Najstarszą formę łodzi – dłubankę – odnaleźli poszukiwacze w pobliżu Spichlerza Twierdzy Modlin – poinformował PAP w środę archeolog Robert Wyrostkiewicz. Zabytek znajdował się w wodzie, w miejscu ujścia Narwi do Wisły.
Odkrycia dokonała grupa poszukiwaczy pod kierunkiem Sławomira Kalińskiego, prezesa stowarzyszenia Triglav, mającego pozwolenie Mazowieckiego Wojewódzkiego Konserwatora Zabytków na prowadzenie tego rodzaju prac. Grupa zwróciła się do Roberta Wyrostkiewicza z PogotowieArcheologiczne.pl z prośbą o konsultację archeologiczną.
“Sławomir Kaliński zaalarmował mnie w sobotę, że odnaleziono coś, co wyglądało na dłubankę. Widać było początkowo jedynie kawałek rufy i trudno było ocenić, czy jest to rzeczywiście zabytek, czy też zwykła kłoda drewna. Oględziny odbyły się z udziałem funkcjonariuszy Wodnego Ochotniczego Pogotowia Ratunkowego z Nowego Dworu Mazowieckiego. Stwierdziłem, że jest to zabytek, pomierzyłem go.

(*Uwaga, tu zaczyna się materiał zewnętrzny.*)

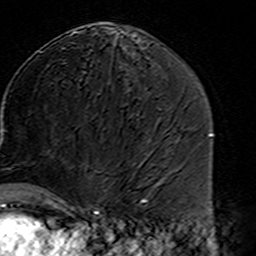
Breast MRI (dynamic contrast-enhanced), one axial slice. Slice 83 of 160 in the series (ordered by position). Cropped to one breast. Dynamic contrast-enhanced series, time point 2 of 7 at this slice position (early post-contrast). 3 T. TE 4.6 ms, TR 7.4 ms. 1 mm slice thickness. 256 × 256 image matrix, field of view 144 × 144 mm. Female patient.
Annotated regions visible in this slice (semi-automatic segmentation, software-assisted and operator-edited):
- enhancing-tissue mask used for the functional tumour volume (all voxels passing the contrast-enhancement thresholds inside the analysis volume; usually the tumour): bounding box <45,194,100,216> (left, top, right, bottom; pixels)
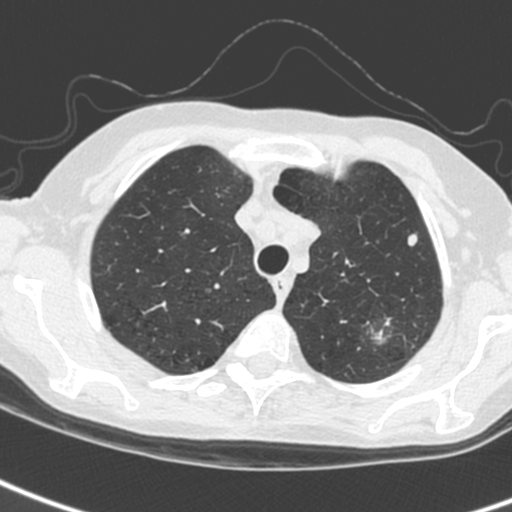
Low-dose screening chest CT, axial slice. Baseline annual screen. Lung window (W 1500 / L -600 HU). 1.3 mm slice thickness. Standard (soft-tissue) reconstruction kernel (C). Slice 34 of 242 in the series. 512 × 512 image matrix. Female, age 61 years at enrolment.
2 expert reader's lesion annotations on this slice (largest first), bounding box <355,308,413,353> (left, top, right, bottom; pixels); <395,225,431,257>. The screening reader recorded 2 non-calcified nodules or masses ≥4 mm on this exam (left upper lobe, left upper lobe); which of them these boxes mark is not recorded. Official screen result: positive, change unspecified: nodule(s) >= 4 mm or enlarging nodule(s), mass(es), or other non-specific abnormalities suspicious for lung cancer.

Ustaliłem, że łódź znajdowała się na głębokości, uśredniając, ok. 80 cm, a jej wymiary wyniosły 7 m 80 cm długości i około 80 cm szerokości” – opisał archeolog.
Okazało się więc, że łódź jest dosyć duża. “Zazwyczaj dłubanki były przeznaczone dla dwóch wioślarzy i miały 2-3 m, maksymalnie 4 m” – zaznaczył Robert Wyrostkiewicz.
Ocenił przy tym, że czółno jednopienne zostało “finezyjnie wykonane”. “Szkutnik miał dość duże umiejętności. Na końcu burty widać wykonane ręką człowieka prostokątne wydrążenie, być może na element sterujący” – opisał archeolog z Pogotowia Archeologicznego.
Łódź powstała z twardego drzewa – według archeologa mógł to być dąb. Nie zachowała się w całości – odkryto jej duży fragment bez części przedniej, dzioba.
Robert Wyrostkiewicz przypomniał, że dłubanki są najstarszymi formami łodzi – pierwsze z nich powstały już w okresie neolitu. Były to jednopienne czółna, tworzone z jednego pnia drzewa. “W okresie wpływów rzymskich były także używane, a kilkaset lat później flota Słowian składała się właśnie z dłubanek. Wiemy, że łodzie bojowe Słowian to były dłubanki właśnie o większych rozmiarach. Być może znaleziony teraz okaz pochodzi ze starszego okresu, ale może to być równie dobrze dzieło XIX-wieczne. Ze względu na stopień uszkodzeń szacowałbym jej wiek na 200-300 lat, a więc może ona pochodzić jeszcze z czasów królewskich” – powiedział archeolog.
Zaznaczył jednak, że dokładne datowanie będzie możliwe po przeprowadzeniu badań dendrochronologicznych.
Przypomniał też, że dłubanki na Polesiu były budowane jeszcze w latach 30. XX w.
Znalezisko zostało zabezpieczone. “Dłubanka została ukryta przez WOPR kilkaset metrów od miejsca znalezienia – została zatopiona i obłożona kamieniami. Woda zapewni względnie beztlenowe warunki, które zakonserwują zabytek do czasu dalszych badań. Kamienie sprawią, że nie odpłynie gdzieś dalej, co już się wcześniej zdarzało przy tego rodzaju znaleziskach” – zwrócił uwagę badacz.
Łódź czeka teraz na wytypowanie odpowiedniej jednostki muzealnej, która mogłaby przejąć nad nią opiekę.